韓日両国は、原油・石油製品の相互供給とLNGの需給協力を強化し、主要産業分野のサプライチェーン回復力向上のための協力体制を拡大することに合意した。また、これを実現するために高官協議体である「韓日産業通商政策対話」を立ち上げるなど、政府間の協力チャネルも強化していくことにした。
李在明(イ・ジェミョン)大統領と高市早苗首相は19日、慶北安東で首脳会談を開き、エネルギー安全保障とサプライチェーン協力分野でこのような方策を議論した。
まず、両国の首脳は会談で、グローバルな情勢の不確実性が高まる中で、エネルギー安全保障とサプライチェーンの回復力強化に向けた協力が必要であるという認識を共有した。これを受けて、産業通商部と日本経済産業省は、後続措置として実質的な協力策を共同で推進することにした。
具体的には、原油および石油製品分野で緊急事態が発生した際に、相互供給やスワップ体制を含む協力の可能性を拡大することにした。原油の調達や輸送の過程でも、資源生産国との協力強化などを通じて協調を継続することにした。

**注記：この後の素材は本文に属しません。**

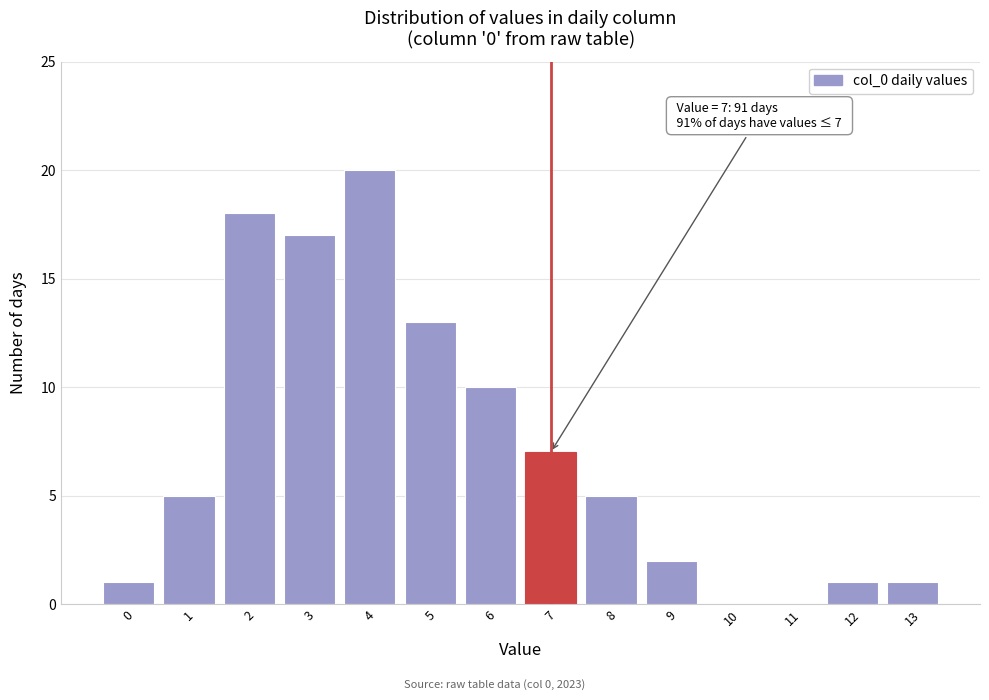

Reading left to right, extract all data points from this chart.

0=1	1=5	2=18	3=17	4=20	5=13	6=10	7=7	8=5	9=2	10=0	11=0	12=1	13=1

LNG分野での協力も強化する。世界第3位と第2位のLNG輸入国である韓国と日本は、LNGの供給協力を継続的に拡大することにした。先立って韓国ガス公社と日本のエネルギー企業JERAは、3月に東京でLNG供給協力協定を締結したことがある。
サプライチェーン分野でも協力を深化させることにした。去る3月に締結された「韓日サプライチェーンパートナーシップ」を基盤に、主要産業分野でのサプライチェーン回復力を強化し、危機対応体制も整備していく計画だ。
さらに、アジア地域のエネルギー供給網の協力についても議論した。両国は、日本が提案した「アジアエネルギー・資源サプライチェーン強化パートナーシップ(POWERR Asia)」の構想を基に、備蓄分野を含むさまざまな協力策を検討することにした。
最後に、協力の実施のために両国の高官が参加する「韓日産業通商政策対話」を立ち上げるなど、政府間の議論チャンネルも拡大していくことにした。
一方、今回の会談は、李大統領が昨年1月に高市首相の故郷である日本・奈良県を訪問したことへの返礼として、シャトル外交の枠組みで行われた。